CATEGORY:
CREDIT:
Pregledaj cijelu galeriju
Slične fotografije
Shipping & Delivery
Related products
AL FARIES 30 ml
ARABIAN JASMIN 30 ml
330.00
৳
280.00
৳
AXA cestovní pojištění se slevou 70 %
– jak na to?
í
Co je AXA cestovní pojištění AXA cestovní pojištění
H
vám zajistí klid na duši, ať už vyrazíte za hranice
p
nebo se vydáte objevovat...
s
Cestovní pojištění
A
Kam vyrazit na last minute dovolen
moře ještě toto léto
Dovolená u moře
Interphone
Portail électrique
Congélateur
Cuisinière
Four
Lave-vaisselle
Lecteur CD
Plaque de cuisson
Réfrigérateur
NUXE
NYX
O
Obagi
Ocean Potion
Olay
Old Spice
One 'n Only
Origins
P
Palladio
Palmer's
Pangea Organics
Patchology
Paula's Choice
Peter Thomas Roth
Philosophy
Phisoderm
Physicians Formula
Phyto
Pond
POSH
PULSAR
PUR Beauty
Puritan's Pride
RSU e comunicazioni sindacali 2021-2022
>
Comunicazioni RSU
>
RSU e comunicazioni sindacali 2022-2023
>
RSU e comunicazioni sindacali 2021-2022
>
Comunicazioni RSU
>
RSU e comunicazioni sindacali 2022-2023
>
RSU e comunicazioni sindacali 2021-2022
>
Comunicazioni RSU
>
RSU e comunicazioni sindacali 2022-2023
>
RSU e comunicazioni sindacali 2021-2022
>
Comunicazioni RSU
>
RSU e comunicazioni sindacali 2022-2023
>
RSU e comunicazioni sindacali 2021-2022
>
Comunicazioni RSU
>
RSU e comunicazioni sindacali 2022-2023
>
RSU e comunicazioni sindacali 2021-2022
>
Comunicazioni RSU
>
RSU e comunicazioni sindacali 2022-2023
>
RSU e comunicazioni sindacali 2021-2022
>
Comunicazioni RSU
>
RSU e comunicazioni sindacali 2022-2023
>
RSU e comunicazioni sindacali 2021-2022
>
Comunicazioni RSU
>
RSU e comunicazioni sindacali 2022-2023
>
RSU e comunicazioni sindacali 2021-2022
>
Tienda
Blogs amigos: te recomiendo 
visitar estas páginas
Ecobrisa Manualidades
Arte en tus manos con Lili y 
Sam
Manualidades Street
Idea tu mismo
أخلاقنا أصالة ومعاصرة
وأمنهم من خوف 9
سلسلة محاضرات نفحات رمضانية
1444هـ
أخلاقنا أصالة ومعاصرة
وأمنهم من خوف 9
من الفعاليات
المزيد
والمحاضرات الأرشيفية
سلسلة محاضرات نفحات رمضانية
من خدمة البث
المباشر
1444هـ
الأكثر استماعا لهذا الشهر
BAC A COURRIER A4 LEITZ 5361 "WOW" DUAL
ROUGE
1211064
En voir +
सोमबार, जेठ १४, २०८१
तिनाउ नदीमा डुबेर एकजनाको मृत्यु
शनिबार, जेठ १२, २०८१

▶ **What this task involves**: From the rows above, extract each line of text that contains the word "pojištění".

▶ **Written solution**:
AXA cestovní pojištění se slevou 70 %
Co je AXA cestovní pojištění AXA cestovní pojištění
Cestovní pojištění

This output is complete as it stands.